Since it is impossible to predict a priori phytochemicals that induce either synergistic or antagonistic effects at target sites when different formulations are co-used or when HM-AM drugs are co-used, users can be advised to avoid the co-administration of co-interacting HM formulations at the same time and to refrain from the simultaneous use of such co-interacting herbs with AM.

Concluding Thoughts

Although advocacy for and resources devoted to HM science have increased substantially worldwide, Ghana does not undertake rigorous [still suffers from lack of rigor in the sciences] clinical and scientific assessment of HM. Inadequate scientific infrastructure, excessively high analyses costs and problematic methodological endpoints have become critical barriers to the advancement of the study of the scientific underpinning of HM-based treatment. Chemical analyses with translational implications including isolation and characterization of bioactive constituent(s) of HM formulations and delineation of its biochemical mechanisms of action are time consuming, capital and state-of-the-art equipment intensive.
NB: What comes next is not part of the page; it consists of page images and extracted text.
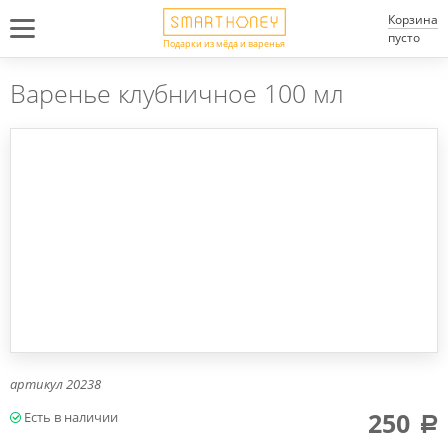
Корзина
пусто
Подарки из мёда и варенья
Варенье клубничное 100 мл
артикул
20238
250
a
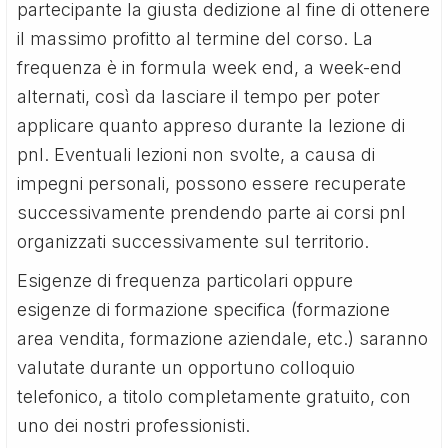
partecipante la giusta dedizione al fine di ottenere
il massimo profitto al termine del corso. La
frequenza è in formula week end, a week-end
alternati, così da lasciare il tempo per poter
applicare quanto appreso durante la lezione di
pnl. Eventuali lezioni non svolte, a causa di
impegni personali, possono essere recuperate
successivamente prendendo parte ai corsi pnl
organizzati successivamente sul territorio.
Esigenze di frequenza particolari oppure
esigenze di formazione specifica (formazione
area vendita, formazione aziendale, etc.) saranno
valutate durante un opportuno colloquio
telefonico, a titolo completamente gratuito, con
uno dei nostri professionisti.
Such biochemical studies are also fraught with numerous methodological challenges that are generally beyond the expertise of HM providers.
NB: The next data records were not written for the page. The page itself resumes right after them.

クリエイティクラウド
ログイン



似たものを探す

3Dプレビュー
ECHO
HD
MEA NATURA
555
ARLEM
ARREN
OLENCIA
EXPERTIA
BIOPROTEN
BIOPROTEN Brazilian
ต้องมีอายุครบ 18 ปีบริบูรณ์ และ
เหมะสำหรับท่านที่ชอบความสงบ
But pre-clinical studies critical for the efficacy and safety evaluation of herbal extracts are doable within Ghana’s technological constraints. Clinical studies are not enforced by regulatory authorities and are unprofitable for providers to undertake. As a consequence, providers are generally unwilling to undertake it. Consequently, pharmacological assessment including safety, efficacy, tolerability, pharmacokinetics, pharmacodynamics and therapeutic mode of action of bioactive constituent(s) are not scientifically assessed prior to marketing and use by Ghanaians. Other follow-up pharmacologic assessment including absorption, distribution, metabolism and excretion, and toxicity of bioactive constituents that are mostly dependent on isolated pure bioactive constituent are conveniently ignored??

Nevertheless a lot can be done within these constrainst. Small molecule modulators of cellular behavior can also be discovered to enhance mechanistic studies in biomedical research. This approach will also advance the science and knowledge base of HM to comparable levels worldwide. Ultimately scientific evidence will be generated to inform the use of medicinal herbs in a clinical environment that relies on the chemotherapeutic and chemopreventive properties of medicinal plants.

Strong partnerships among regulators, provider companies, academic researchers, patients, and physicians will inexorably provide a staging ground for HM science to take off. KNUST should as matter of priority motivate a wide coalition of partners toward the common goal of science-driven HM support.